Compreender a experiência dos pacientes nos serviços de saúde tem se tornado um desafio cada vez mais relevante, uma vez que o mapeamento dessas experiências permite identificar gargalos na estrutura dos serviços e promover melhorias significativas, contribuindo para maiores níveis de satisfação entre os pacientes e de qualidade nos atendimentos.

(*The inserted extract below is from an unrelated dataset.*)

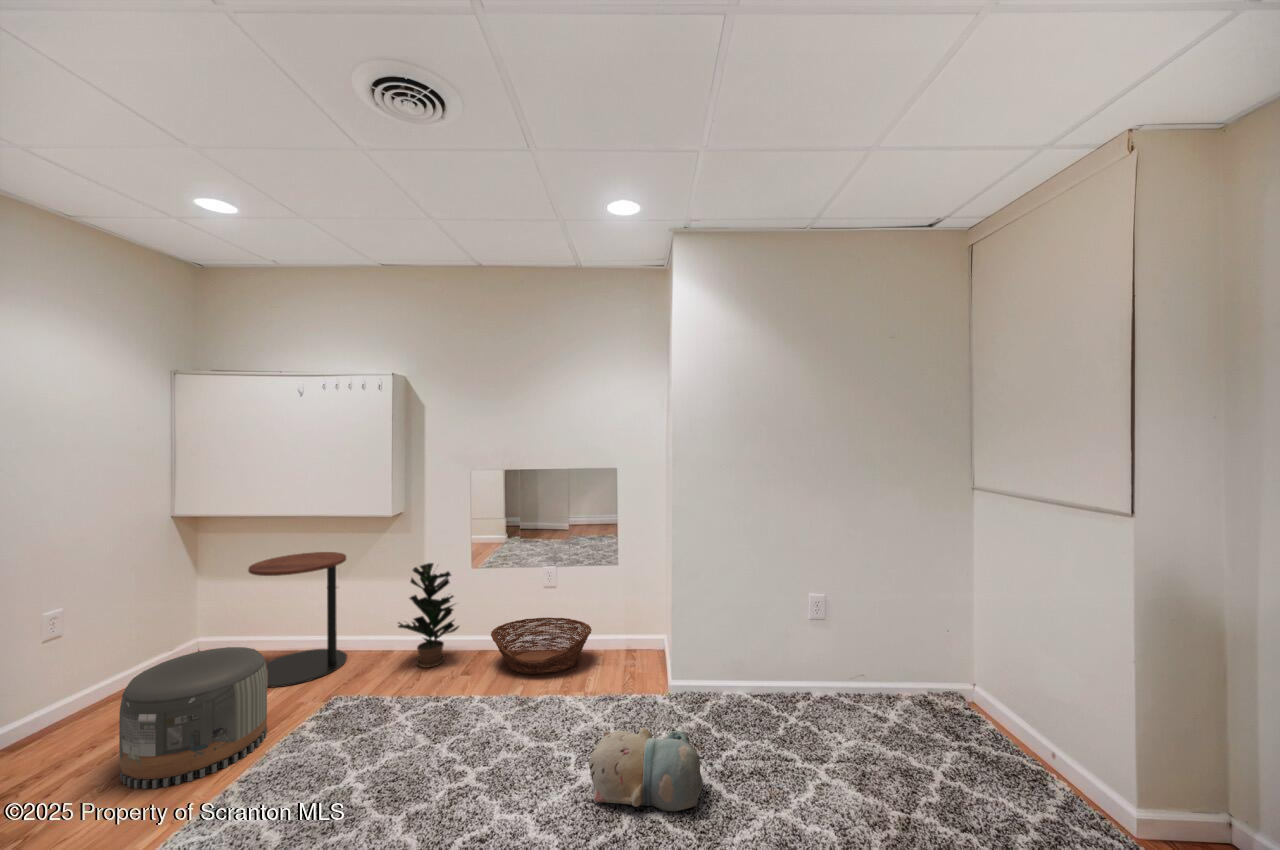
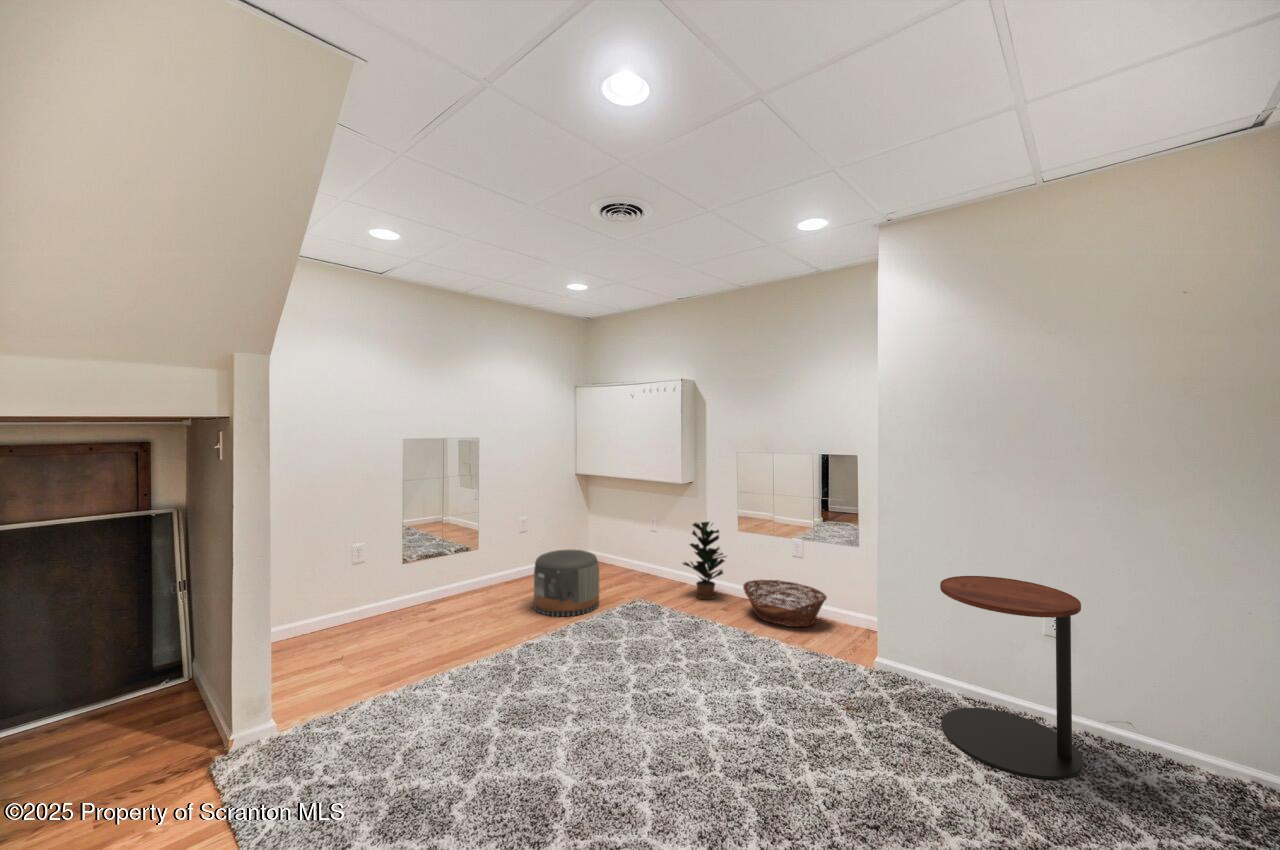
side table: present [248,552,347,688] -> present [940,576,1083,779]
plush toy: present [589,727,703,811] -> none [749,663,840,738]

Um conceito fundamental para o mapeamento as experiências dos pacientes dentro dos serviços de saúde é a “jornada do paciente”, que considera a perspectiva do paciente em relação à sequência de eventos que compõem um acompanhamento de saúde. Apesar de sua popularidade, o termo "jornada do paciente" tem sido frequentemente utilizado de forma inadequada, por não considerar a experiência real dos pacientes. O foco excessivo em processos internos e diretrizes clínicas pode reduzir a visão centrada no paciente, que é essencial para compreender os desafios e as necessidades reais que eles enfrentam ao longo de seu tratamento.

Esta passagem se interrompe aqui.